许是看出了她的心思,司离随口道:“臣儿时身体不好,落的病根,体温比常人低些。”
云柒刚要觉得他可怜,便听他凉凉地声音又在耳边响起。
“若殿下不适,还是唤赵太医来罢。”
罢个头。
云柒收了怜悯他的心思。原以为司太医同旁人说的一样是个少言寡语的雅士,现在她知晓了,少言寡语是不错,但真不能说是个雅士。
她撇嘴,哪有雅士给人解毒要双双敞开胸膛的。
“殿下此番风寒不太严重,但因着蝎毒,不易好。”司离收了手,拿回了帕子,转身从篮子里取了个白瓷的小瓶子出来,“蝎毒怪臣,因而臣为殿下带了去疤药。”
“去疤药宫里有的是,你不如想想有没有别的解毒法子。”
总不见得真要她与他“坦诚相待”吧。
司离笑笑,虽是勾了唇,眼里却没什么笑意。
“这药是臣亲手调的,殿下若有需要可以试试,与宫里那些不同。解毒……”他瞟了一眼云柒微松的领口,“臣说过了,别无他法。”
“殿下若是介意驸马的感受,臣可让殿下昏睡一刻钟。”
她倒是不管韩烨廷介不介意,只不过是她自己心里过不去。
但左右,她一个公主也无须跟臣子解释什么。
“你要打晕本宫?不想要脑袋了?”
许是她这话真有可笑之处,司离唇角扬得更高,喉间震动,那笑竟攀进眸底,给漆黑的眸染了些光亮。
但云柒在欣赏之余,也为方才略显幼稚的话红了耳朵。
司离又从篮子里拿了一样物件,一根红绳串着一个纯白色的软玉戒指。
成色这样好的玉戒,倒不像一个太医有的东西。
这般想着,司离已经拿着它的绳结处轻晃,那白色的玉戒便在她眼前左右摇摆。
她意识清醒前最后听到的一句话是:“殿下莫慌,臣不会打晕殿下。”
小公主不一会儿就歪倒在床上,他看了眼云柒露出来的一大片脖颈到锁骨处的莹白,手指灵活地扯松了桃红色的衣襟,又撕下昨日贴的麻布。

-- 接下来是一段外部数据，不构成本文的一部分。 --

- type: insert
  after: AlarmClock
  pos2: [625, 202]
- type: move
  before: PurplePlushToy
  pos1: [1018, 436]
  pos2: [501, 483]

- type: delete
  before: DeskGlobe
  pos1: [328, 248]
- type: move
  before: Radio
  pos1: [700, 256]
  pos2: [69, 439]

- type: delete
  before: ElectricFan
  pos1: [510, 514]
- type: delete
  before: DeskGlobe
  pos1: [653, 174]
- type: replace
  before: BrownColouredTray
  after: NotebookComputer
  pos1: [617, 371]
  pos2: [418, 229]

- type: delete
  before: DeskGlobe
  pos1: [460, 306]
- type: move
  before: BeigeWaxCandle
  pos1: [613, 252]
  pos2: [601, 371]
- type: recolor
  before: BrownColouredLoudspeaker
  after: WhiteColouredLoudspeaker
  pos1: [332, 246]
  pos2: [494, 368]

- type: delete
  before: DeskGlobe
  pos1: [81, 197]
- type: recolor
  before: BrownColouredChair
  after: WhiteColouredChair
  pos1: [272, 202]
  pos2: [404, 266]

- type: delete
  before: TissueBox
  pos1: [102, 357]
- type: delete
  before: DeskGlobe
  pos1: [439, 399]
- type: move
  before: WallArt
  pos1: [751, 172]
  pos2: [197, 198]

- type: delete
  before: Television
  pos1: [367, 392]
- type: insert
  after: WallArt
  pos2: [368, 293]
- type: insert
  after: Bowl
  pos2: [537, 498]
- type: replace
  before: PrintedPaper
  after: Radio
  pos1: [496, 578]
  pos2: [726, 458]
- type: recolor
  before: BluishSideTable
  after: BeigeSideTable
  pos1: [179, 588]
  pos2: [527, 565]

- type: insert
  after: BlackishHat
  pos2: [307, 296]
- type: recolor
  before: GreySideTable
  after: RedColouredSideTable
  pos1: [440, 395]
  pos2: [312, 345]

他自觉扯的手法精妙,等小公主醒了一下就能收紧,看不出什么痕迹,比昨日脱衣服要方便许多。
司离给自己的也松了松。
小刀在篮子最底下,锋利的很,轻轻划过皮肤便会留下口子。他拿着小刀,刺进昨日未痊愈的伤口。
刀尖沾了他的心头血。
他将刀尖小心地按上她的伤处。似是好奇,他眉头轻蹙,手上用了点力,伤口又被划开了一点,她的血自刀尖溢出,而他的血又流入。